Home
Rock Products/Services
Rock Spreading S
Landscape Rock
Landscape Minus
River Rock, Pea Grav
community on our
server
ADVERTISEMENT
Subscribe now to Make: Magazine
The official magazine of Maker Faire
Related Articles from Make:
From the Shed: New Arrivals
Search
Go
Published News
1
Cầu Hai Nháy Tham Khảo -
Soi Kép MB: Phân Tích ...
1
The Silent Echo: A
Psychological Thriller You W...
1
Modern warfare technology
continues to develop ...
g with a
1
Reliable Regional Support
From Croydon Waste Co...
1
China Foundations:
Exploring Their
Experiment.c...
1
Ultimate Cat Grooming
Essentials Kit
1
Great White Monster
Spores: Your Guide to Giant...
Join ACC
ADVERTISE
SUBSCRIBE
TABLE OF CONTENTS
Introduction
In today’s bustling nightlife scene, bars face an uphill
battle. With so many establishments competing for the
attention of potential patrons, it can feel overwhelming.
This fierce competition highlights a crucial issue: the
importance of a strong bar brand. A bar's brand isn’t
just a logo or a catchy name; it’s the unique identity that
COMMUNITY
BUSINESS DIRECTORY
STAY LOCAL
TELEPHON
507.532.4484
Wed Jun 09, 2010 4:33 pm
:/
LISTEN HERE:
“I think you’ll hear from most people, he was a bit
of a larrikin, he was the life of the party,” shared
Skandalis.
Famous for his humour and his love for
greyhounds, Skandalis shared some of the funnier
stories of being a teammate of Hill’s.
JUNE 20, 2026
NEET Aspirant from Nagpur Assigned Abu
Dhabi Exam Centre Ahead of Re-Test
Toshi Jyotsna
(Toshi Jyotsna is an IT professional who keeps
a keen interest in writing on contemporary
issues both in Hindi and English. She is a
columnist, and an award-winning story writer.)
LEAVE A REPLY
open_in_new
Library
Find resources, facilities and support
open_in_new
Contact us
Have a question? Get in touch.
◆ ◆ ◆ ◆ ◆ ◆ ◆
_Exercise_: Reproduce the items line for line, starting at the first line and ending with the line that contains "issues both in Hindi and English. She is a".

_Solution for this problem_:
Home
Rock Products/Services
Rock Spreading S
Landscape Rock
Landscape Minus
River Rock, Pea Grav
community on our
server
ADVERTISEMENT
Subscribe now to Make: Magazine
The official magazine of Maker Faire
Related Articles from Make:
From the Shed: New Arrivals
Search
Go
Published News
1
Cầu Hai Nháy Tham Khảo -
Soi Kép MB: Phân Tích ...
1
The Silent Echo: A
Psychological Thriller You W...
1
Modern warfare technology
continues to develop ...
g with a
1
Reliable Regional Support
From Croydon Waste Co...
1
China Foundations:
Exploring Their
Experiment.c...
1
Ultimate Cat Grooming
Essentials Kit
1
Great White Monster
Spores: Your Guide to Giant...
Join ACC
ADVERTISE
SUBSCRIBE
TABLE OF CONTENTS
Introduction
In today’s bustling nightlife scene, bars face an uphill
battle. With so many establishments competing for the
attention of potential patrons, it can feel overwhelming.
This fierce competition highlights a crucial issue: the
importance of a strong bar brand. A bar's brand isn’t
just a logo or a catchy name; it’s the unique identity that
COMMUNITY
BUSINESS DIRECTORY
STAY LOCAL
TELEPHON
507.532.4484
Wed Jun 09, 2010 4:33 pm
:/
LISTEN HERE:
“I think you’ll hear from most people, he was a bit
of a larrikin, he was the life of the party,” shared
Skandalis.
Famous for his humour and his love for
greyhounds, Skandalis shared some of the funnier
stories of being a teammate of Hill’s.
JUNE 20, 2026
NEET Aspirant from Nagpur Assigned Abu
Dhabi Exam Centre Ahead of Re-Test
Toshi Jyotsna
(Toshi Jyotsna is an IT professional who keeps
a keen interest in writing on contemporary
issues both in Hindi and English. She is a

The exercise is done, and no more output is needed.